The following is an example of how to run the demo on a specific video file (ZX0QNPTZO56M.mp4). This script will process the video and generate an output video (demo_output_ZX0QNPTZO56M.mp4) with recognized actions.

!python demo/demo_skeleton.py \
    video/mlb/ZX0QNPTZO56M.mp4 \
    demo/demo_output_ZX0QNPTZO56M.mp4 \
    --config configs/skeleton/posec3d/slowonly_r50_u48_240e_customdata_xsub_keypoint.py \
    --checkpoint work_dirs/slowonly_r50_u48_240e_customdata_xsub_keypoint/best_acc_top1_epoch_22.pth \
    --det-config demo/demo_configs/faster-rcnn_r50_fpn_2x_coco_infer.py \
    --det-checkpoint http://download.openmmlab.com/mmdetection/v2.0/faster_rcnn/faster_rcnn_r50_fpn_2x_coco/faster_rcnn_r50_fpn_2x_coco_bbox_mAP-0.384_20200504_210434-a5d8aa15.pth \
    --det-score-thr 0.9 \
    --det-cat-id 0 \
    --pose-config demo/demo_configs/td-hm_hrnet-w32_8xb64-210e_coco-256x192_infer.py \
    --pose-checkpoint https://download.openmmlab.com/mmpose/top_down/hrnet/hrnet_w32_coco_256x192-c78dce93_20200708.pth \
    --label-map tools/data/skeleton/label_map_custom.txt

This script includes the paths to the necessary configuration files, checkpoints for the human detector and pose estimator, and the custom label map for the trained PoseC3D model.

• Input: Video of a baseball pitch

• Output: Label for the action in the video and a skeleton-annotated video

• Result: Skeleton successfully displayed, and the label for the input video correctly identified.

• Test with Baseball Broadcast Video

  • Result: Successful prediction of label for a single person in the video.

• Problem: The model misidentified all characters (pitcher, batter, catcher, umpire) in the frame as a batter.
• Cause: The model, designed to assess action based on a minimum of 15 frames, was only provided with a single frame, leading to incorrect inference.

• Approach: Divide the video into 48-frame chunks. Distinguish between individuals using cosine similarity, followed by PoseC3D pose estimation.

To run a demonstration of the PoseC3D model on a custom video, use the following command. This script processes a specified video, applying skeleton-based action recognition, and outputs the results in the designated directory.

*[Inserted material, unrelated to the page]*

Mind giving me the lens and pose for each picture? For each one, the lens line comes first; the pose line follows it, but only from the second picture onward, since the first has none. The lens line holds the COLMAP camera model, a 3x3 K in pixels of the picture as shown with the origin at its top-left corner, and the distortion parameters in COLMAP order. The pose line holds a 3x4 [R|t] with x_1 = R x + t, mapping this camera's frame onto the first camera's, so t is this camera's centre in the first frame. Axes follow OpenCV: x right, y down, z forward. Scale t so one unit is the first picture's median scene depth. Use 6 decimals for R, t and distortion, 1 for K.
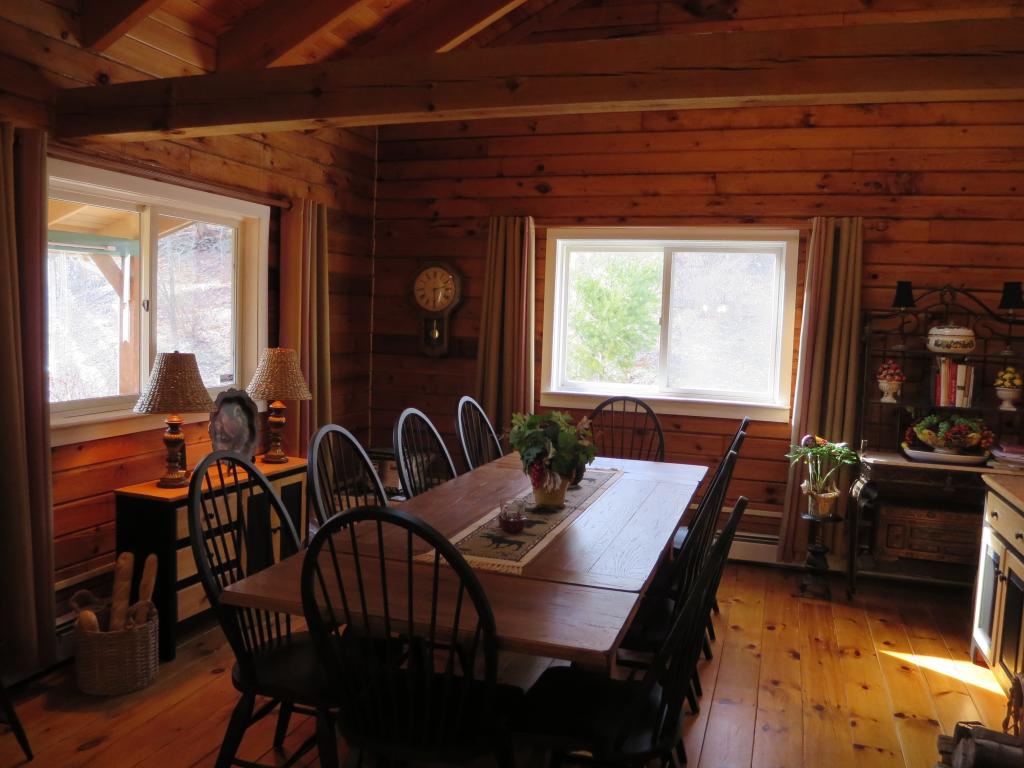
lens RADIAL K [[834.6, 0, 511.9], [0, 834.6, 380.3], [0, 0, 1]] dist [-0.092817, 0.050300]
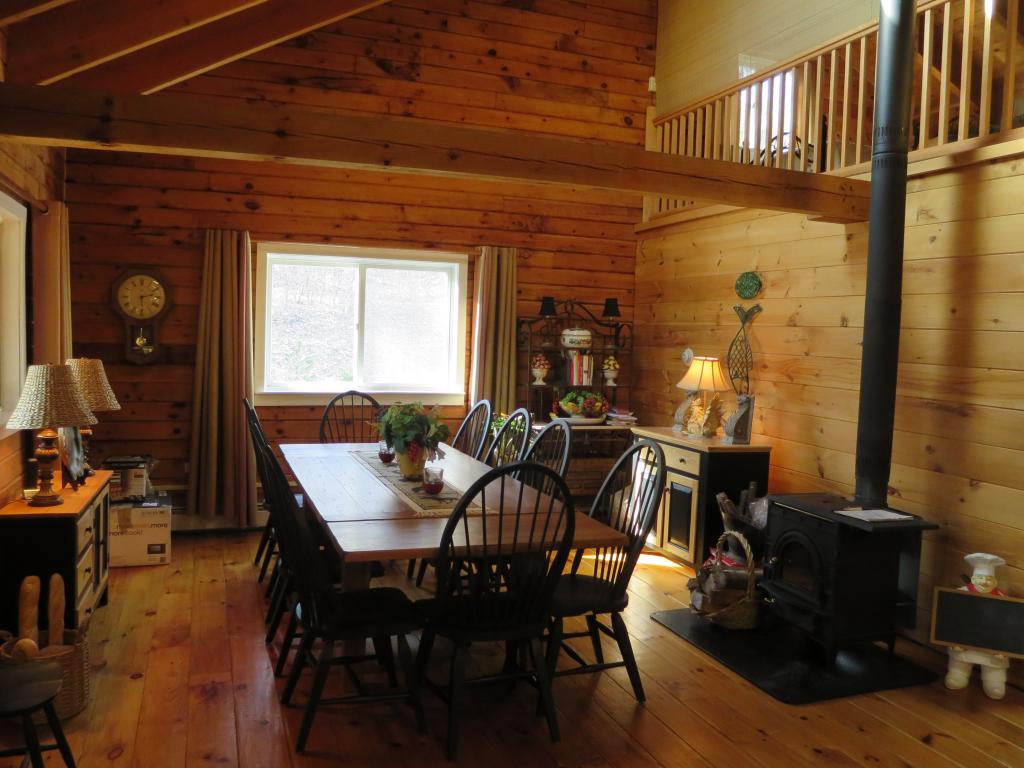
lens RADIAL K [[834.6, 0, 510.2], [0, 834.6, 380.5], [0, 0, 1]] dist [-0.092817, 0.050300]
pose [[0.784218, -0.045385, 0.618823, -0.419739], [0.045381, 0.998846, 0.015746, -0.004182], [-0.618823, 0.015734, 0.785372, -0.059983]]
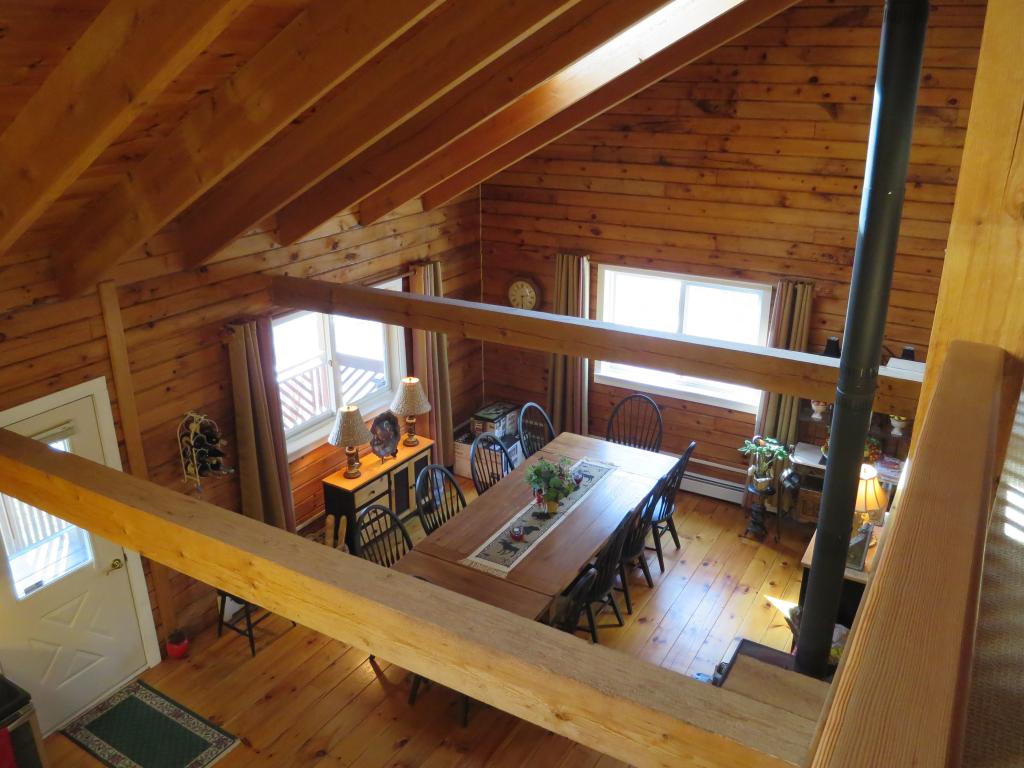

!python demo/custom_demo_skeleton.py \
    ./data/cut_video.mp4 \
    --output-dir ./demo/middle \
    --output-file output \
    --config ./configs/skeleton/posec3d/slowonly_r50_u48_240e_customdata_xsub_keypoint.py \
    --checkpoint ./work_dirs/slowonly_r50_u48_240e_customdata_xsub_keypoint/best_acc_top1_epoch_22.pth \
    --output-fps 15

• ./data/cut_video.mp4: Path to the input video file.
• --output-dir ./demo/middle: Directory where the output will be saved.
• --output-file output: Name of the output file.
• --config: Path to the model configuration file.
• --checkpoint: Path to the model checkpoint file.
• --output-fps 15: Frame rate of the output video.

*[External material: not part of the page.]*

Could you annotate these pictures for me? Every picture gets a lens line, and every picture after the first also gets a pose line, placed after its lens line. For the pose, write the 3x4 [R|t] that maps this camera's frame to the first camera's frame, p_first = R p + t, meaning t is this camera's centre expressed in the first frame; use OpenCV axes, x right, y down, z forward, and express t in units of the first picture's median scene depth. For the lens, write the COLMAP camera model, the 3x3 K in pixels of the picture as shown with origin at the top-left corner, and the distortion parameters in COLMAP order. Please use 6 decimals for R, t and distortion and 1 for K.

This command generates a video in the ./demo/middle directory with recognized actions and corresponding skeletons overlaid on the input video frames.

The PoseC3D model has been effectively trained to recognize and classify actions specific to a baseball pitcher. Below are some examples demonstrating the model's ability to identify a pitcher and their specific actions from video frames.

The model successfully detects the pitcher in various frames, highlighting the robustness of the pose estimation and action recognition capabilities.

Once the pitcher is recognized, the model further analyzes the specific actions performed by the pitcher. This feature is crucial for detailed analysis and understanding of the game. The following images showcase the model's capability in identifying distinct actions of a pitcher.

These examples demonstrate the model's efficacy in not only detecting the presence of a pitcher but also in accurately classifying their specific movements and actions.